Depois da dissolução da banda
Ava, Ava Rocha lança seu primeiro disco em projeto solo. Pode-se ver esse novo
disco como uma série de evocações. Já que está em lançamento próprio, a cantora
parece mais disposta a experimentar por diversos terrenos. As certezas estéticas
se esvaem em múltiplas sonoridades, como se estivéssemos em um espaço
totalmente livre e pudéssemos nos dirigir para onde bem entendêssemos.
Talvez essas voltas que, à
primeira ouvida, parecem despreocupadas demais, denunciem uma artista demasiada
compromissada com os detalhes. AVA PATRYA YNDIA YRACEMA é cheio deles. Essa
liberdade vai muito além de meras reverências, porque a música de Ava pulsa
numa tentativa de escapar de uma espécie de prisão, da solidão. Ela quer a
liberdade de andar pela rua e se deslumbrar pelas possibilidades da caminhada.
Parte-se desse “pensar que é” para olhares mais aguçado ao redor, numa
tentativa de desconhecimento de fórmula simples. Como em “Transeunte Coração”,
o amor de Rocha se localiza no deslumbramento do desconhecido. Ela foge de
domesticações que muitas vezes esse tipo de música (popular) impõe para
respirar num lugar mais brando que ela mesma não cessa de construir. Com a
frase “não sou em quem você procura” ela já deixa bem clara suas intenções.

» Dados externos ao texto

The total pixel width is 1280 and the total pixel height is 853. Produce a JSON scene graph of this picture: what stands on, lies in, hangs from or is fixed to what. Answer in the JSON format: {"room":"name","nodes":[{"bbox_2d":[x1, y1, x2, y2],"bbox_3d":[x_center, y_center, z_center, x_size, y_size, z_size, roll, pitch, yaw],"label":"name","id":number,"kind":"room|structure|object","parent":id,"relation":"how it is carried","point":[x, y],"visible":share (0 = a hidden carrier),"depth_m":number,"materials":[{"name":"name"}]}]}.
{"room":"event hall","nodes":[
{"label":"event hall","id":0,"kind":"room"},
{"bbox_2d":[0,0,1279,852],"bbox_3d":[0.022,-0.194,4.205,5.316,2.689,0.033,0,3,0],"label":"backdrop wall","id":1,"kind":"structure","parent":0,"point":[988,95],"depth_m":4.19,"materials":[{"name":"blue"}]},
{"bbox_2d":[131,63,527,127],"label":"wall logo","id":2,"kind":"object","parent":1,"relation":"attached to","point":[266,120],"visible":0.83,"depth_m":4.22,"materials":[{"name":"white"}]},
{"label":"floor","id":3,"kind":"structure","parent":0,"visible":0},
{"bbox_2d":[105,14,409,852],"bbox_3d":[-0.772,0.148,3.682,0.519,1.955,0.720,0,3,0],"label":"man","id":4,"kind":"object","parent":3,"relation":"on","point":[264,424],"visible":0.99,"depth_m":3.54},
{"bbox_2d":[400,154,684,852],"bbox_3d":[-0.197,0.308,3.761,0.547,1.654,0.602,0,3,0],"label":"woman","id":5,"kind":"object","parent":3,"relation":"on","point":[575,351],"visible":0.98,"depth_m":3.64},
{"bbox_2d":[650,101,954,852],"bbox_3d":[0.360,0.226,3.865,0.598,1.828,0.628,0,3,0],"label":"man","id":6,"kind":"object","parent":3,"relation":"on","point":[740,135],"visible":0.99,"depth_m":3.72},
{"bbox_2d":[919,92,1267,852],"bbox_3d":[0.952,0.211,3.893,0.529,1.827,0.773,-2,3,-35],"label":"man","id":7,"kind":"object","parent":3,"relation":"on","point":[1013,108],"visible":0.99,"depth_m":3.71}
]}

Ainda que esse coração pulse, ele não trás os vestígios da imposição
contemporânea de uma suposta “necessidade” de ser amado. Ele quer bater
livremente. Essa definição de “si” pode parecer provocação, mas só quem
pensaria nisso seria uma pessoa muito presa em conceitos ultrapassados.

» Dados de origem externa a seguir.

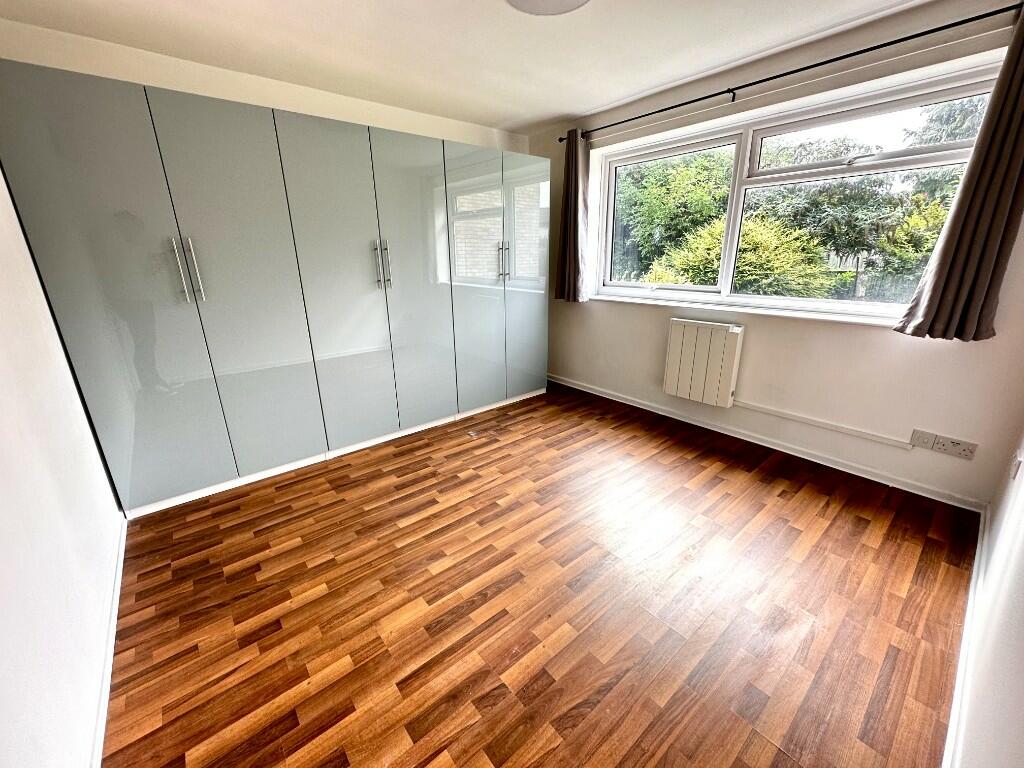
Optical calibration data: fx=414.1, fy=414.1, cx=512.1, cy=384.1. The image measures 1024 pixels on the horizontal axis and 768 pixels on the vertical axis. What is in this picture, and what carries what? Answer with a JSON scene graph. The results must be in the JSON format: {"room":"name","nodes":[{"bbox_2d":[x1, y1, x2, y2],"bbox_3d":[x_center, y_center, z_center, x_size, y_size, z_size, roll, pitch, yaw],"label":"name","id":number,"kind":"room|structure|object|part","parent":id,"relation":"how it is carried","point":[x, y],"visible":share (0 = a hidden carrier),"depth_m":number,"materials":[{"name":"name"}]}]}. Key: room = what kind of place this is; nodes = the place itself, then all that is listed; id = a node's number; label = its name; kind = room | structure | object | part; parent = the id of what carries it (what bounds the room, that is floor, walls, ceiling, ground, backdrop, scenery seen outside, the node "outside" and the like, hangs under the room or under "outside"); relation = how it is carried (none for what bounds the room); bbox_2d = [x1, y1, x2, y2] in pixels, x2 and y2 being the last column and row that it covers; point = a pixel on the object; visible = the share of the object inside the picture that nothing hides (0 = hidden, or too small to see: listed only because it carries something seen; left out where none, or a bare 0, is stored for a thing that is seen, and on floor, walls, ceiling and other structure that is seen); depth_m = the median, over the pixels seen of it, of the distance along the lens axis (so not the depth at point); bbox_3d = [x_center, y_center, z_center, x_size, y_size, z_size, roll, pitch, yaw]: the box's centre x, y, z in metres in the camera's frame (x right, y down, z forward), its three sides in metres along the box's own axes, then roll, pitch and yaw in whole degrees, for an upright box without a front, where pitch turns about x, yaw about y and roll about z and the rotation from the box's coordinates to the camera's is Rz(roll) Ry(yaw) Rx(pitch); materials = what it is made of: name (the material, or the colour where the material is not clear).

Não deixa de ser surpreendente;
estruturas que a rigor pareciam mais “comuns” transmutarem-se completamente
durante as músicas- aderindo microfonias, chiados, etc. Mas a vastidão que AVA
PATRYA YNDIA YRACEMA certamente cobre é toda direcionada pela intimidade de
Ava. Mesmo com todos os escapes sonoros (e acreditem, eles são muitos), a voz
de Rocha perdura em ambos os planos – no campo onde o experimentalismo avança,
e nas transições relativamente mais simples (se comparadas com os momentos mais
“porra-louca” do disco). Ela habita todos esses lugares, e com muita coragem
ousa desbravar esses terrenos. Era de se esperar, no entanto, que as duas
seções não soassem tão próximas. É exatamente o que não ocorre. Em “Mar Ao
Fundo” temos uma explosão sonora absurda sobre um clima mais “inofensivo” que a
canção construiu. Não se trata de “elementos surpresas”, mas de uma exploração
corajosa, sem meias verdades. Vemos a intensidade ao mesmo momento em que a
brandura existe, porque ambas as sensações têm a mesma matiz. A arte de Rocha,
no caso.
Claro, se ela que canta, essas
sensações obviamente teriam o mesmo ponto de partida. Contudo, repito, embora
existam vários momentos que a progressão sonora se “dispersa” em ecos, microfonias,
cordas soltas, a transição para essas catarses representam também o caos que os
momentos mais calmos exprimiam. Não à toa, o movimento de transe hipnótica em “Mar
Ao Fundo” cai positivamente em um violão e um assobio. O que acontece em todo o
disco; os movimentos de “repulsa” e “atração” se sobrepõem, nunca existem
individualmente. Estão amarrados na voz de Ava. Ao fundo de todos esses
rompimentos e retornos a certo tipo de sobriedade, a mesma inquietação em doze
canções que rompem significantes simples para estabelecer uma nova voz
poderosíssima. A banda de roque da garagem, o livre improviso, litorais com
luau, confusão urbana- Ava traz a cacofonia confusa do mundo contemporâneo justamente
para celebrar uma imensa incerteza. O ponto é; percebe-se essa intensidade
também nos momentos calmos. Ela é onipresente.
Todo o transe em AVA PATRYA YNDIA
YRACEMA evoca um gosto pelos limites da vida, em que se pensar nos sentimentos
doces canaliza lembranças que se convergem para uma expressão tão abrangente do
presente. Mas Ava fornece esse aspecto a partir da sua intimidade, que se
mostra profunda. E se tal análise se expressa por uma voz tão contundente como a
dela, que nunca se debruça sobre a monotonia, melhor ainda.